[Opening Information supplied section]
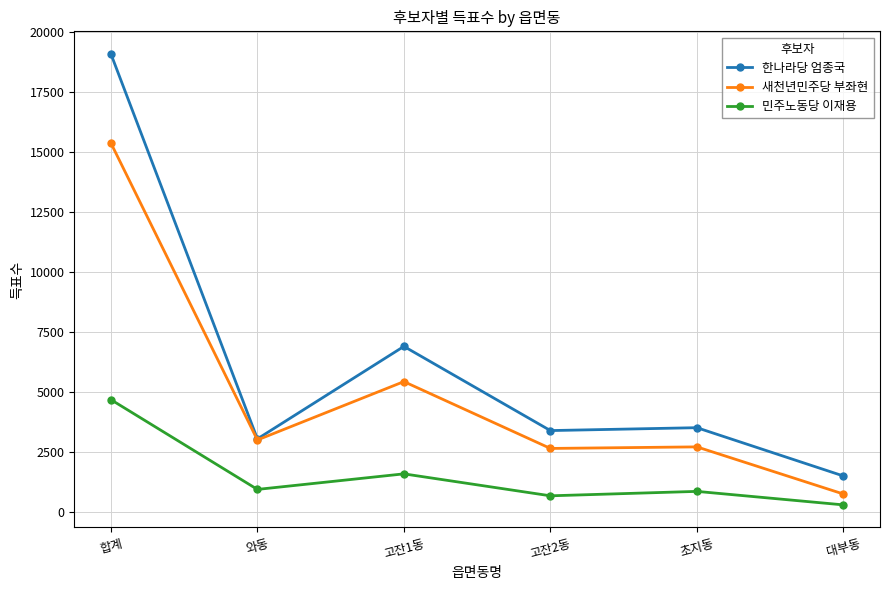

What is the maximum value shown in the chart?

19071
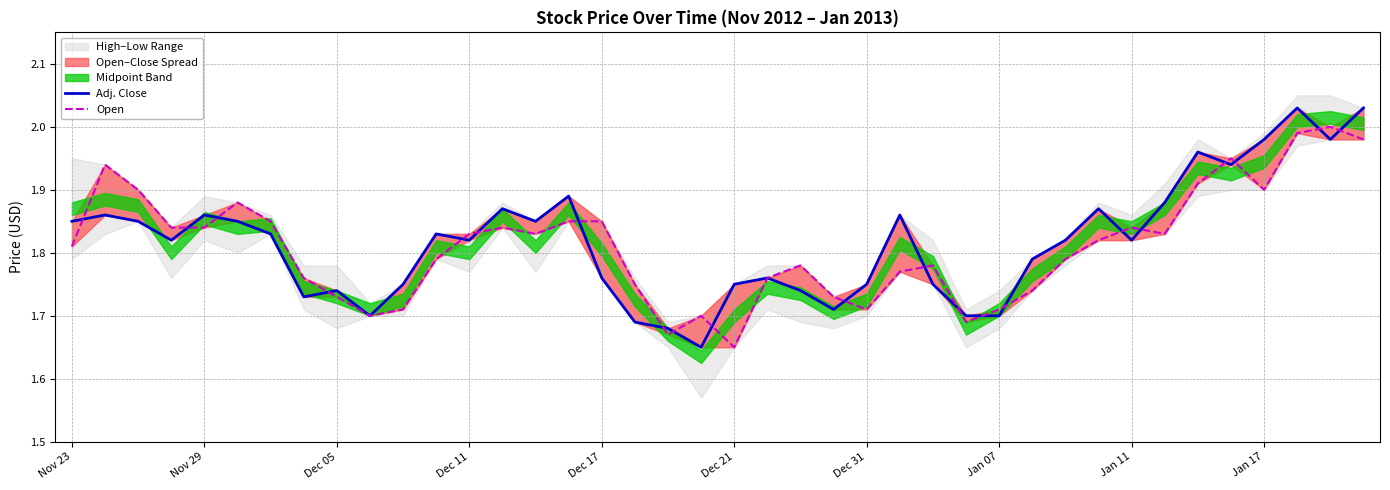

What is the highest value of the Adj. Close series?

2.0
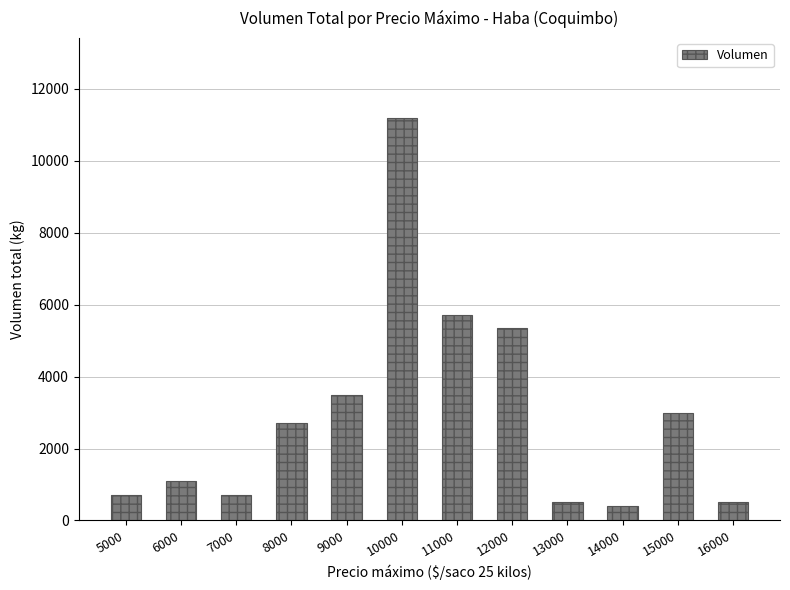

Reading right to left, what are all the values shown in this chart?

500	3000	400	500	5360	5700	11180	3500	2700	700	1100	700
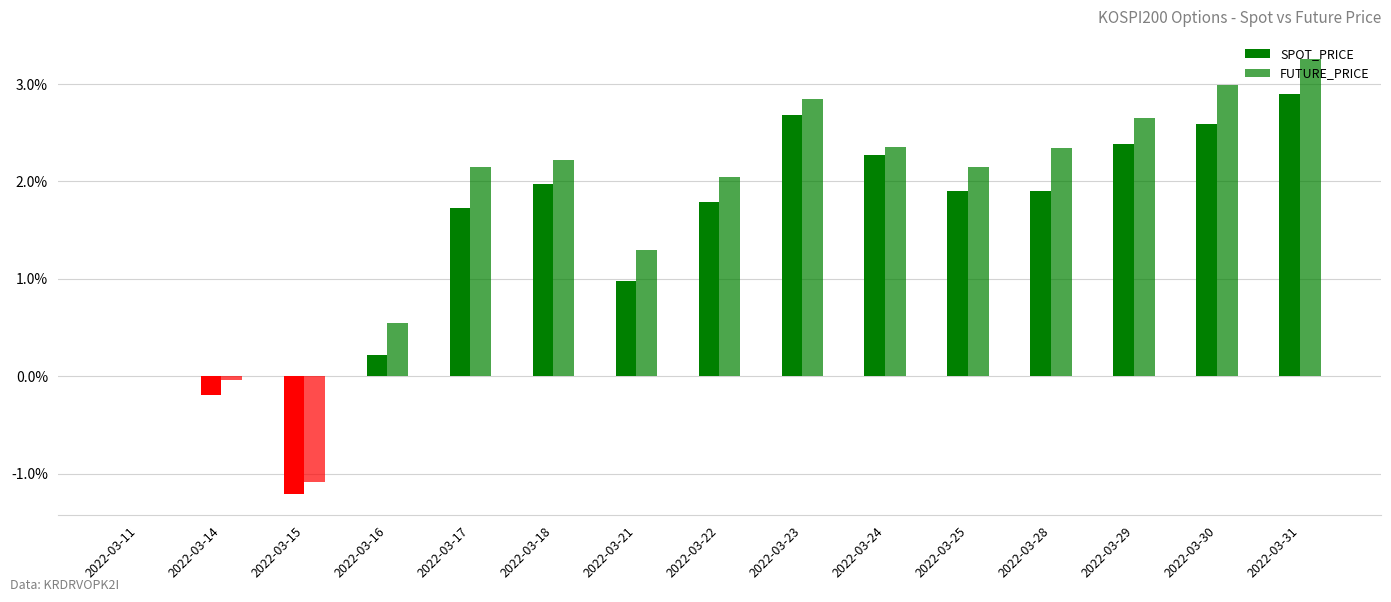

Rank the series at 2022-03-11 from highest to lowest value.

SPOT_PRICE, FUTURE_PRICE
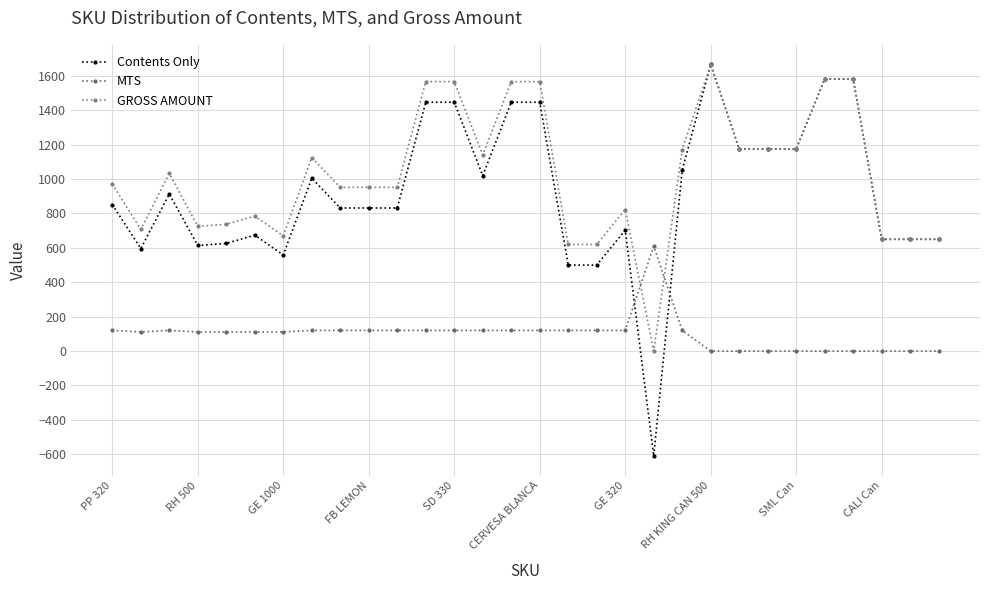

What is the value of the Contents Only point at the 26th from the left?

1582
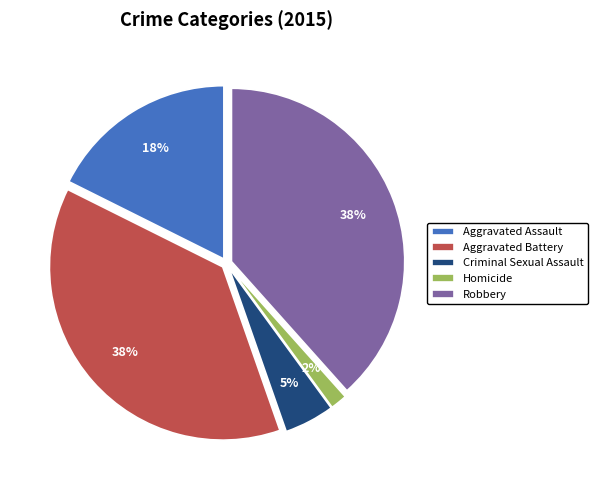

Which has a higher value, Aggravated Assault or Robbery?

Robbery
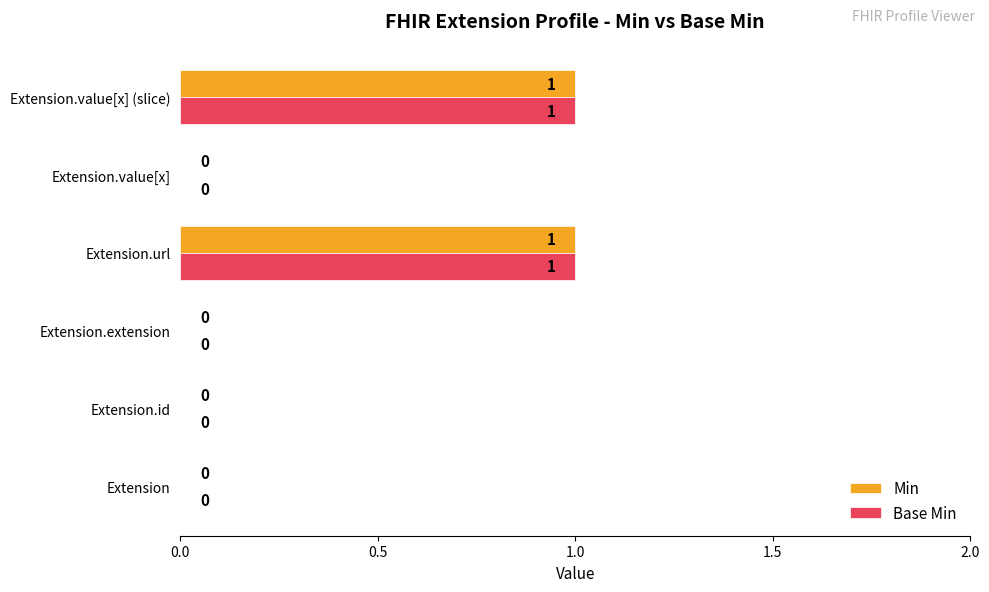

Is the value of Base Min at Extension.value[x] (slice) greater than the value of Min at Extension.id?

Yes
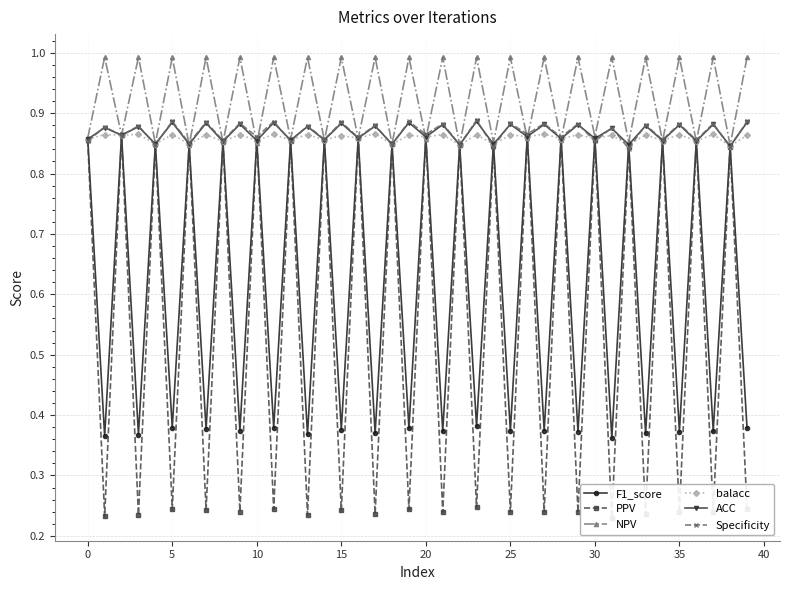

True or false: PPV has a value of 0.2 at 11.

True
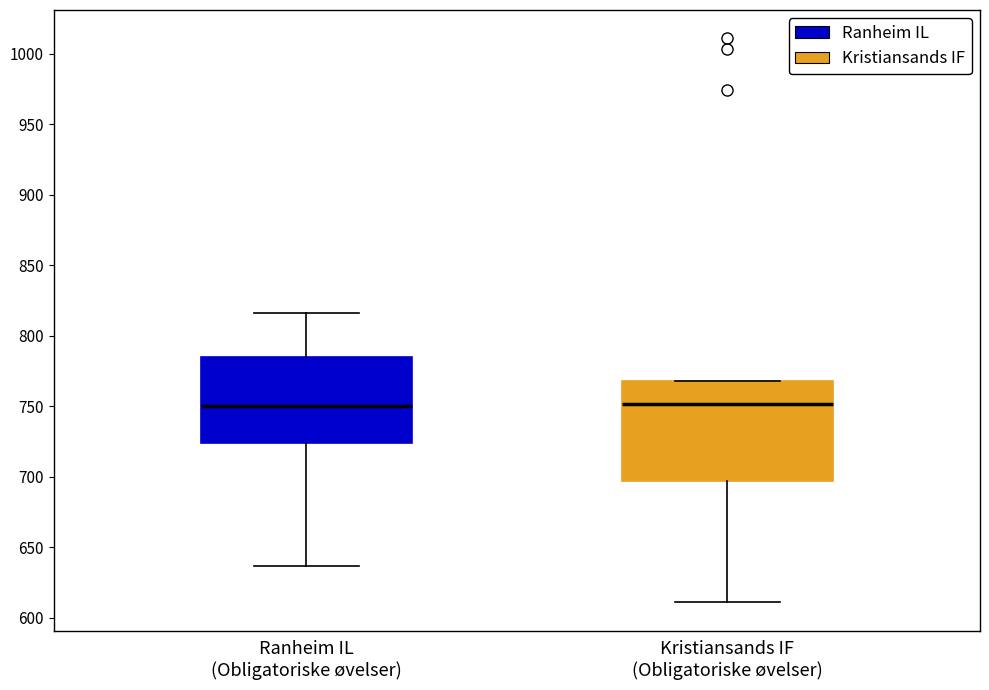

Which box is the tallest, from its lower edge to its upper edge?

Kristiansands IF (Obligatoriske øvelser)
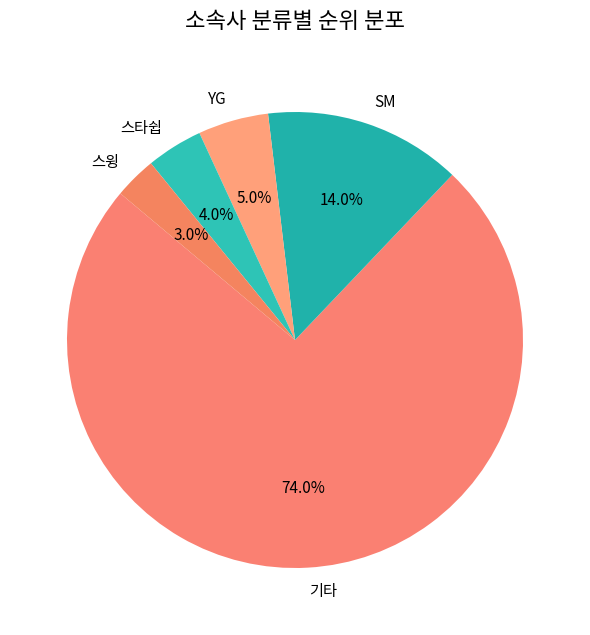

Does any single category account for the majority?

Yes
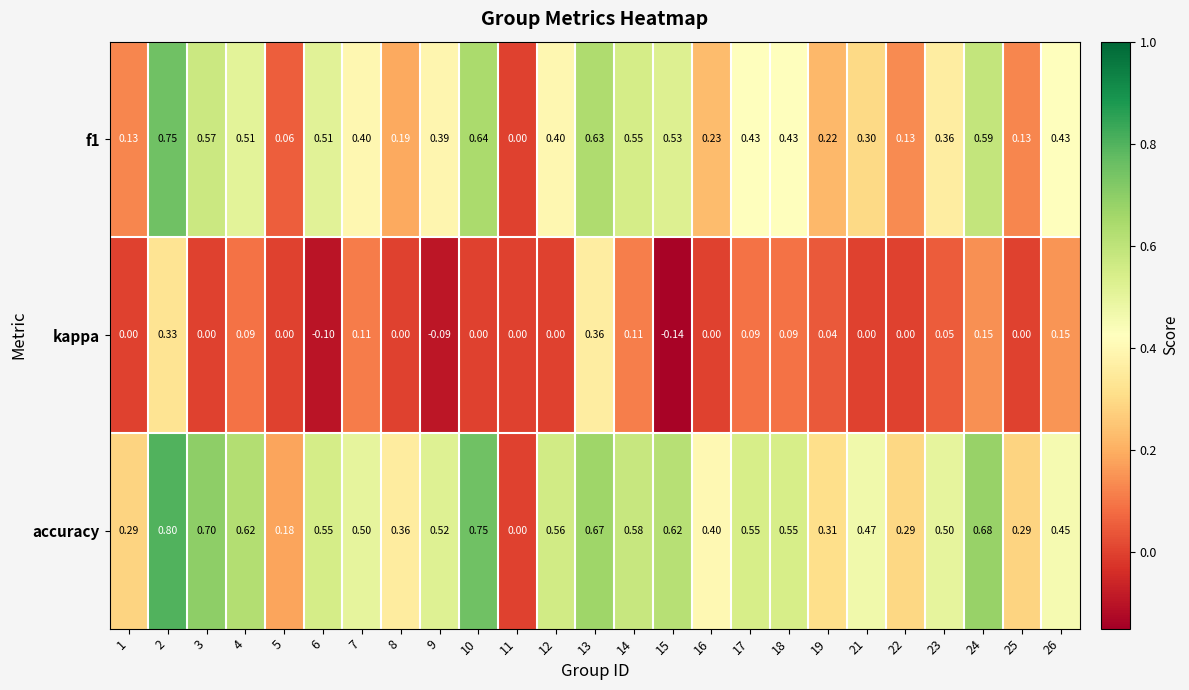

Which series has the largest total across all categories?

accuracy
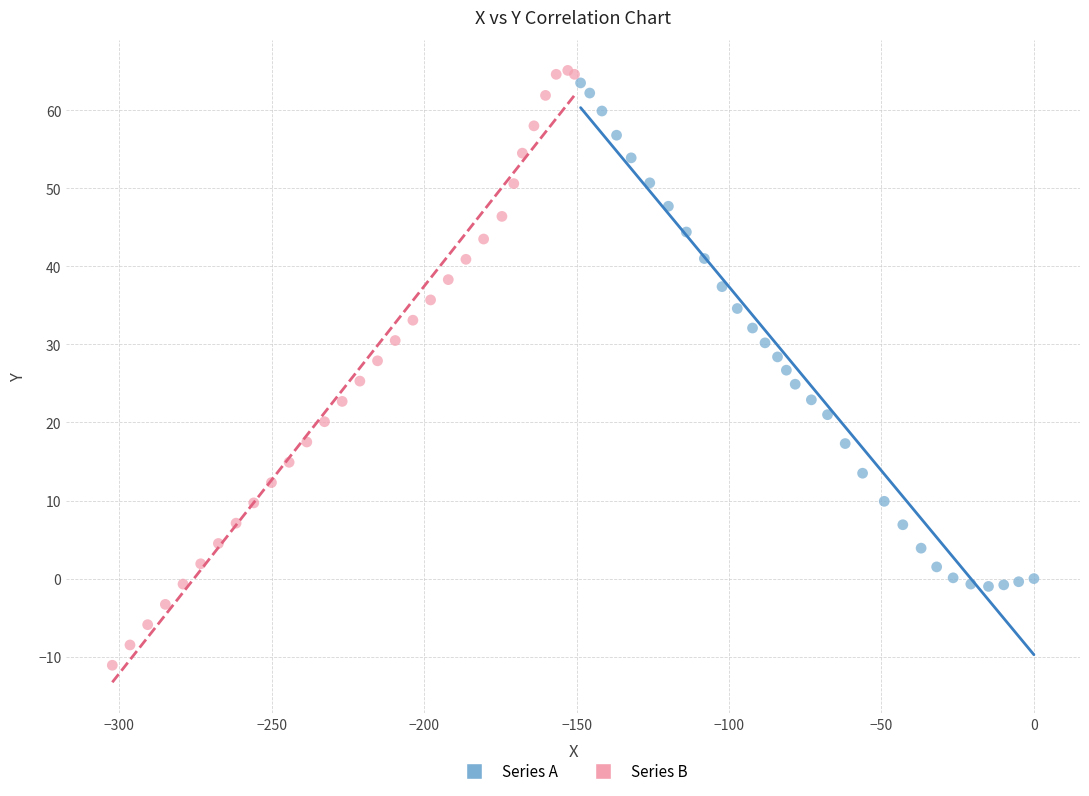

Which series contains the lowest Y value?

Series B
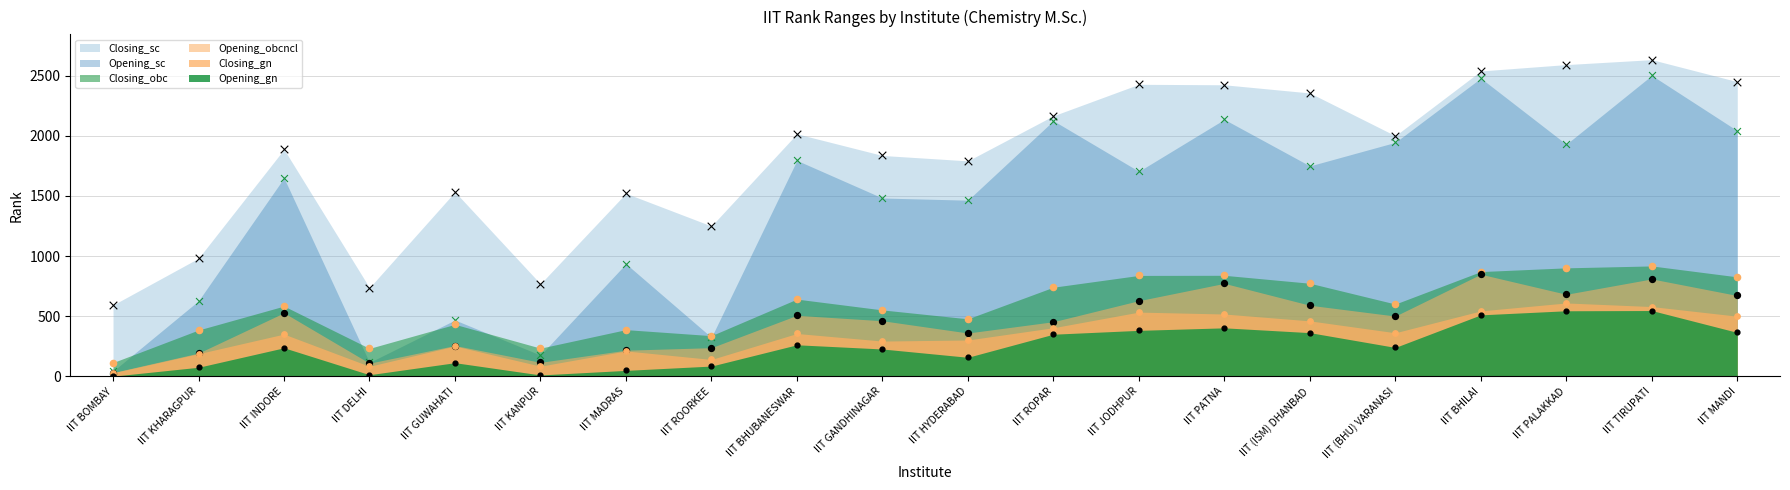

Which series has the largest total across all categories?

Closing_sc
[Closing Information supplied section]
§ Your task
Copy out all of the lines above word for word, leaving out the pictures.

§ Written answer
What is the maximum value shown in the chart?

19071

What is the highest value of the Adj. Close series?

2.0

Reading right to left, what are all the values shown in this chart?

500	3000	400	500	5360	5700	11180	3500	2700	700	1100	700

Rank the series at 2022-03-11 from highest to lowest value.

SPOT_PRICE, FUTURE_PRICE

What is the value of the Contents Only point at the 26th from the left?

1582

Which has a higher value, Aggravated Assault or Robbery?

Robbery

Is the value of Base Min at Extension.value[x] (slice) greater than the value of Min at Extension.id?

Yes

True or false: PPV has a value of 0.2 at 11.

True

Which box is the tallest, from its lower edge to its upper edge?

Kristiansands IF (Obligatoriske øvelser)

Does any single category account for the majority?

Yes

Which series has the largest total across all categories?

accuracy

Which series contains the lowest Y value?

Series B

Which series has the largest total across all categories?

Closing_sc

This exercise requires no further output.